Even as the Omicron variant of COVID-19 descends on New York City, home sales continue their astonishing rebound from last year's pandemic-induced slowdown. Sales activity in 2021 surged 79% over last year’s figures, reaching 38,383 ACRIS-registered transactions between January 1 and December 8, suggesting that, by the end of the year, sales will have surpassed 40,000 unique deals, PropertyShark reports. The city's median sale price also rose significantly, climbing 14% to reach $750,000 for 2021. It was the most robust sales activity in 10 years.
Notably, the number of neighborhoods with medians of $1 million or more also rose — up from 29 last year to 35 this year. Consequently, the number of city neighborhoods with median sale prices above the $1 million threshold increased by 21% over last year. Of these, 17 are located in Manhattan, while 15 are in Brooklyn and three in Queens.
The news was not all good. Price declines were logged in 15 neighborhoods, including Central Midtown, which had the sharpest price contraction, dropping 52% from last year. In particular, this came as the result of sales drying up at the MoMa-adjacent 53 West 53 supertall skyscraper — which accounted for nearly one-quarter of the neighborhood’s 2020 sales — whereas, this year, the luxury condo project provided only 2% of Midtown’s sales total. Thus, Central Midtown crashed from the #7 priciest last year all the way down to #47 in 2021.
Hudson Yards remained the #1 most expensive NYC neighborhood in 2021 for the third consecutive year.
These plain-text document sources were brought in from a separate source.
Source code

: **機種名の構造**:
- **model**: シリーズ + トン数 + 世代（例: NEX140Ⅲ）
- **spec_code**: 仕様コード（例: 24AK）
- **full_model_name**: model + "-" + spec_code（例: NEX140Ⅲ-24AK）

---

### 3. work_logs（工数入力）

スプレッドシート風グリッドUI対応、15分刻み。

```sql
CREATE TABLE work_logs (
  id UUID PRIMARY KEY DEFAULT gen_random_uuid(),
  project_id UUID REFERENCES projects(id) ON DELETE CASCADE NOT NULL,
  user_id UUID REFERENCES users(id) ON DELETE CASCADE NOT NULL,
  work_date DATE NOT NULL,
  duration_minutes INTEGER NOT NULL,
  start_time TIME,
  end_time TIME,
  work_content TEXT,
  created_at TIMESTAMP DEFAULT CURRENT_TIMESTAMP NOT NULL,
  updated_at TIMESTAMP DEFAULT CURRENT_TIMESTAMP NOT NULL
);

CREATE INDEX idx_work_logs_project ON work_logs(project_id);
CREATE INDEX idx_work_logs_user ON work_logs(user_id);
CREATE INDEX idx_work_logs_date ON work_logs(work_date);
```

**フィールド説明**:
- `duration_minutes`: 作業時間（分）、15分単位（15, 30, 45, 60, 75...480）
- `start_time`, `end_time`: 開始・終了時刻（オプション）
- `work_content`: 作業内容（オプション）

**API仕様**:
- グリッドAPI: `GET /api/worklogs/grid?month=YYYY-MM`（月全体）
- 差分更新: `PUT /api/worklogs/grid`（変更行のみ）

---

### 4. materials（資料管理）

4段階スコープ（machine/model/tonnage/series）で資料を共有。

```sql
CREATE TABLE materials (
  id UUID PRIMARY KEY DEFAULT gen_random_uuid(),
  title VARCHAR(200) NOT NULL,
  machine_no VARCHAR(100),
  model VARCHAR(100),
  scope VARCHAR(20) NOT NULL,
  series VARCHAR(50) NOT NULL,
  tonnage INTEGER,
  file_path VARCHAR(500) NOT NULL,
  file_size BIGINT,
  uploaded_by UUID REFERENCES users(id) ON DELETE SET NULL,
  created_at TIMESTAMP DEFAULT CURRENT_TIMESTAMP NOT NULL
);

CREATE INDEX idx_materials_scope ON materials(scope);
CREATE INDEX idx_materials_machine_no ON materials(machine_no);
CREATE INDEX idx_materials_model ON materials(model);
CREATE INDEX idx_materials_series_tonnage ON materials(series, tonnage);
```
Its median sale price ticked up 5% over last year's, closing the year at $4.75 million. Similarly, Tribeca retained its spot as the #2 priciest NYC neighborhood for the third consecutive year, coming in at a $3.49 million median in 2021. The Lower Manhattan neighborhood also saw major recovery throughout 2021: Its median sale price increased 11% over 2020 figures, while transactional activity shot up 83% for a total of 363 closed sales so far this year. And there are still 11 days left before the ball drops on Times Square.